L'Apparition

Projet conçu pour la salle Royale de l'église de la Madeleine, Paris

Juillet 2002, centre pénitentiaire de RENNES, prison de femmes. Faute, réclusion, peine, isolement, solitude. De cette mise en marge du monde, rien ne transparaît ; peu d'images, quelques témoignages. La prison ne donne pas à voir, elle retient, elle contient, ne laissant filtrer que peu d'informations sur celles qui y sont enfermées.
Au dix-septième siècle, une femme, elle aussi recluse et solitaire, fut, à l'inverse, le sujet d'une abondante mise en images; je veux parler de Marie-Madeleine, la sainte maintes fois représentée en peinture dans l'isolement de la cellule où elle accomplit sa pénitence. Peine, pénitence, deux mots pour désigner une même condition, celle de la réclusion, qu'elle soit volontaire, dans le cas de la sainte qui choisit le retrait et la méditation, ou contrainte comme celle des détenues condamnées à l'emprisonnement. De cette similitude de situations, j'ai souhaité mettre en évidence les analogies.
La salle Royale de l'église de la Madeleine, construite sous l'édifice, est une longue pièce étroite en pierres, au plafond bas et voûte. Aucune lumière n'y pénètre. On pense évidemment à l'environnement minéral de la grotte ou de la cellule de la pénitente. On pense aussi au tombeau du Christ au matin de Paques, quand celui-ci apparaît ressuscité à Marie-Madeleine. « Noli me tangere », « Ne me touche pas» lui dit-il.

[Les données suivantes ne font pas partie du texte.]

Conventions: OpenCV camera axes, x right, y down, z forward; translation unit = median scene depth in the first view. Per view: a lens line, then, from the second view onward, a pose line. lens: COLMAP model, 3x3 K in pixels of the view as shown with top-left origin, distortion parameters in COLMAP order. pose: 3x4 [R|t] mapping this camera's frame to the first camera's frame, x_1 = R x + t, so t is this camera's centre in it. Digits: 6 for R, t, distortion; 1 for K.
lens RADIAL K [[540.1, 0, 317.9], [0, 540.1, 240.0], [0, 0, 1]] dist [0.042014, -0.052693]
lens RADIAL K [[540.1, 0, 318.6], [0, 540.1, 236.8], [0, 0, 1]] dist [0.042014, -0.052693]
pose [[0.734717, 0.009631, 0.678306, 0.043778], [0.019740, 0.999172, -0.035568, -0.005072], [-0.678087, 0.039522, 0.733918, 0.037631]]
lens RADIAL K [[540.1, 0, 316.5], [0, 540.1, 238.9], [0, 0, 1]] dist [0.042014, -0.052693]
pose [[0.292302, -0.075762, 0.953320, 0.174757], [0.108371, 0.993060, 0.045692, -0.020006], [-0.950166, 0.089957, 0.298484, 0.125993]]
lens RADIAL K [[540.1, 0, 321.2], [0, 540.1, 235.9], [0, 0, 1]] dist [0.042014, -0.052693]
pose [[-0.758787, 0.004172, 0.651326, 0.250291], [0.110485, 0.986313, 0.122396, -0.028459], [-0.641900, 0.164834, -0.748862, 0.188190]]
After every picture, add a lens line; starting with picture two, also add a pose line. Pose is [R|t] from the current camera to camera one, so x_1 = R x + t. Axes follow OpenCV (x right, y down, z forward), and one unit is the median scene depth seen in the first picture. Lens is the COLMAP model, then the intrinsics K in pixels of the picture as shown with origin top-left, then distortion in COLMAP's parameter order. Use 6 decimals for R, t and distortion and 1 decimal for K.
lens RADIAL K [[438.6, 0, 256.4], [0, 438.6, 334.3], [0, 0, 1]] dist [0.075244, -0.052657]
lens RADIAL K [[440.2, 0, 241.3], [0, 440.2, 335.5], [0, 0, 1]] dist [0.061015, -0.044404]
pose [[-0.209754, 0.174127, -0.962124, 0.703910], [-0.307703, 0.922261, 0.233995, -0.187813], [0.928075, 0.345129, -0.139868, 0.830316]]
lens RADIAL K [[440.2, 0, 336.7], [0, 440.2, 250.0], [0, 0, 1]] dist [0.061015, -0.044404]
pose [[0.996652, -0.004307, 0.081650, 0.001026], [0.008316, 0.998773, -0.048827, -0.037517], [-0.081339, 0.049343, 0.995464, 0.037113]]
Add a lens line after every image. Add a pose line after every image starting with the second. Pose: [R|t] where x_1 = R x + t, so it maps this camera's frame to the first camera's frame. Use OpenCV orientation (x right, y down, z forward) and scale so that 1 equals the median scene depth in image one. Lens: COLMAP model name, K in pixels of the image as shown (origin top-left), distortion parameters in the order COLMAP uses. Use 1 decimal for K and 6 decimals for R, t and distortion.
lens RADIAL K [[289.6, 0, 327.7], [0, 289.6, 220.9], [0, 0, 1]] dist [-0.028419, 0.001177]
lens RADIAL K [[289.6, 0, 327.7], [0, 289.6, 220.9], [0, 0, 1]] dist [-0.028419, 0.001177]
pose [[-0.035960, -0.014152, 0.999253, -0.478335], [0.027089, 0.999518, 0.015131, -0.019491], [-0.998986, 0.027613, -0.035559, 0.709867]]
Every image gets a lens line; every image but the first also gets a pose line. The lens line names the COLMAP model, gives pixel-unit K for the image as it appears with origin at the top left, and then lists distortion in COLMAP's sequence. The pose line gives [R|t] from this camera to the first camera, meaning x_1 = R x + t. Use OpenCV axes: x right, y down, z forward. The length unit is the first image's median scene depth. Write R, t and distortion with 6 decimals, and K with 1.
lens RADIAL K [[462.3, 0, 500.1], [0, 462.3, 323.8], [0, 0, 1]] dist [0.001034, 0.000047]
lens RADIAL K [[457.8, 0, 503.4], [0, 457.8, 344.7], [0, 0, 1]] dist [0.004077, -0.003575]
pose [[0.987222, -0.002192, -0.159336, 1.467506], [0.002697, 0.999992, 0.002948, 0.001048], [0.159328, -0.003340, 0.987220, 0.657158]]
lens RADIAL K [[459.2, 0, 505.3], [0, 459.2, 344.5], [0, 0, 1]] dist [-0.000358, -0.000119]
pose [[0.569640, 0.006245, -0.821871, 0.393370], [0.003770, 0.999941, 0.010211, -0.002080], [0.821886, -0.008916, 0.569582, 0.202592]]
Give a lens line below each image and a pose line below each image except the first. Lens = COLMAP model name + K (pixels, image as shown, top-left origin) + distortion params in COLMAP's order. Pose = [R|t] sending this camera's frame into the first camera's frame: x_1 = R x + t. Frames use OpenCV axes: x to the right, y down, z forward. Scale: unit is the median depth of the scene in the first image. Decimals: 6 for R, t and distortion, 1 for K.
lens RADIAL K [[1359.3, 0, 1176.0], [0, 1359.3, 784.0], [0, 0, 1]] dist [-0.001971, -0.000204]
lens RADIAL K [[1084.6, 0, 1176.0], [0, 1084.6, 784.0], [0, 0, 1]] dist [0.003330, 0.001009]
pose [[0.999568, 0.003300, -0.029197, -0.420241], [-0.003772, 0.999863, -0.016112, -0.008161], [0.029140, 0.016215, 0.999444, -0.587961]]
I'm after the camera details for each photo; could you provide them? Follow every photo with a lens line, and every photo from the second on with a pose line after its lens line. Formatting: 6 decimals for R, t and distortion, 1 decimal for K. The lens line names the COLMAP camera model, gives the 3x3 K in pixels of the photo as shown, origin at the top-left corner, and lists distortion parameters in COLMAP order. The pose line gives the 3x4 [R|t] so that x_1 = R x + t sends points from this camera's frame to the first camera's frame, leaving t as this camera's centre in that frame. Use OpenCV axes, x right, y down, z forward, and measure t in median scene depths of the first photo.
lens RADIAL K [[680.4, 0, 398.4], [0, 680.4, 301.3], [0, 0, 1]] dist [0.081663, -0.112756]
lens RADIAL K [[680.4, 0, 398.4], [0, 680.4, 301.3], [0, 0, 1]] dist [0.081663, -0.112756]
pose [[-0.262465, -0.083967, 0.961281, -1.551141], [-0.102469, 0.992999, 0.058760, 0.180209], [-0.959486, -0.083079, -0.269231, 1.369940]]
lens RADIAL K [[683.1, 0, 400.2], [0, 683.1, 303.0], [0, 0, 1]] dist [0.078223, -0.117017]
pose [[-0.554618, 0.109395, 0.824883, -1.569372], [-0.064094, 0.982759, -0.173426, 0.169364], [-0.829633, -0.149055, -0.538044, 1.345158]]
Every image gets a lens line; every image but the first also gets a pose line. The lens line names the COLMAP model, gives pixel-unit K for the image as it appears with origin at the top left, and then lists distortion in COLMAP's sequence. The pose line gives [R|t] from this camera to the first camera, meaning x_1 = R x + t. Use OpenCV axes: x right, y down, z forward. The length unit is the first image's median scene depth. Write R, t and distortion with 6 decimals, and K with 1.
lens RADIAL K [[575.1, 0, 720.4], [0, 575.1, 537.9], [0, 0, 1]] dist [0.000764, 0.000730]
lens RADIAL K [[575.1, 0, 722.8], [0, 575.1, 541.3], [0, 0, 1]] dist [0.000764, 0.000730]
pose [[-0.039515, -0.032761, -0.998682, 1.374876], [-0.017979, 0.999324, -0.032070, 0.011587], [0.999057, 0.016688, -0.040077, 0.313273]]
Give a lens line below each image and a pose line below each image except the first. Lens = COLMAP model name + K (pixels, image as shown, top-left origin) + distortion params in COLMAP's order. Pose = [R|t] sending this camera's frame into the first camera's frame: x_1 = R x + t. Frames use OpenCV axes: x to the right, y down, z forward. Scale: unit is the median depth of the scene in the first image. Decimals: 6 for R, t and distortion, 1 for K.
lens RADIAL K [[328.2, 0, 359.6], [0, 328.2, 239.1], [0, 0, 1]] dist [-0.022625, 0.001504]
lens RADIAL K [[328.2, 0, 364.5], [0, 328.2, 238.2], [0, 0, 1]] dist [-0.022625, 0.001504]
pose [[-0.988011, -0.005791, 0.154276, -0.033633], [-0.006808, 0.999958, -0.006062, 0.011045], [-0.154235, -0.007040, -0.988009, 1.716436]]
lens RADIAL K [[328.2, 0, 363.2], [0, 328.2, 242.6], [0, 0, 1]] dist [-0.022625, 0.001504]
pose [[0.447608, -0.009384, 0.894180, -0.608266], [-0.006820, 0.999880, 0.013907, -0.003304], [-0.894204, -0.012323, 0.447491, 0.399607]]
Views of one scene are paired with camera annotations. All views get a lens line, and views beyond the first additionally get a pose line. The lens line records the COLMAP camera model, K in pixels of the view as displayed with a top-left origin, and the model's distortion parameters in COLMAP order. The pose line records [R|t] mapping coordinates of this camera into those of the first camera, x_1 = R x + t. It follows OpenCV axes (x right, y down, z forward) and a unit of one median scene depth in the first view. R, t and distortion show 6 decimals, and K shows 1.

La scène de l'apparition du Christ ressuscité à la pécheresse repentie fut de nombreuses fois représentée en peinture. Mettre en image cet instant et en particulier la phrase énigmatique « Noli me tangere », c'est tenter de mettre en image le mystère du Dieu fait homme. Mystère de l'incarnation montrée du doigt par une femme, Marie -Madeleine. Profonde humanité que ce geste, le dernier avant que Dieu fait homme ne retourne à son père.
Ce n'est pas surprenant donc, que les peintres plusieurs siècles durant, tentèrent de représenter la scène, car si elle pose la question de la présence divine et de sa matérialité, elle nous interroge aussi sur la fonction de I'image - en latin imago -. Comment considérer l'image enfin, si ce n'est comme un questionnement oscillant entre illusion et révélation? L'apparition du Christ à Madeleine est du même ordre: illusion du corps, révélation de l'esprit ?
Cette dualité de I'image, illusion / révélation, depuis longtemps m'interroge. C'est avec mon regard d'artiste du XXIe siècle que j'essaie d'y répondre.
Dans les tableaux représentant Noli me tangere, ce qui signale et désigne l'apparition du Christ, c'est la main tendue de Madeleine. C’est donc de mains qu'il sera ici question : empreintes de mains, photographies de mains. Aux mains de la sainte dont ce lieu porte le nom, j'ai voulu joindre celles des femmes incarcérées au centre pénitentiaire de Rennes ; prises en photo une par une, je les ai ensuite assemblées dans une sorte de dialogue gestuel allusif et diaphane.
Face à ces mains grandeur nature et en noir et blanc, d'autres mains, mais cette fois en couleur et de petit format, détails extraits de Noli me tangere peints aux XVIe et XVIIe siècles.
Le matériau commun à toutes ces pièces est le verre. Les photos y sont sérigraphiées ou insolées sur plan film.
C'est ainsi, dans la pénombre ponctuée de points de lumière et de reflets qu'apparaîtront des images (reflet n'est-il pas le sens premier d'imago ?). Images témoignant de deux réalités, celle tangible et grave des femmes en prison, l'autre plus rassurante mais tout aussi chargée d'émotion, issue de la peinture, les unes et les autres réunies la dans un même élan.
Apparaître, c'est devenir visible, signaler une présence. L'ensemble des mains ici réunies ne signale pas une, mais des présences, multiples et différentes. L'apparition, celle du Dieu incarné, prendra une fois de plus valeur de symbole, nous laissant méditer sur l'image qu'elle nous donne à voir.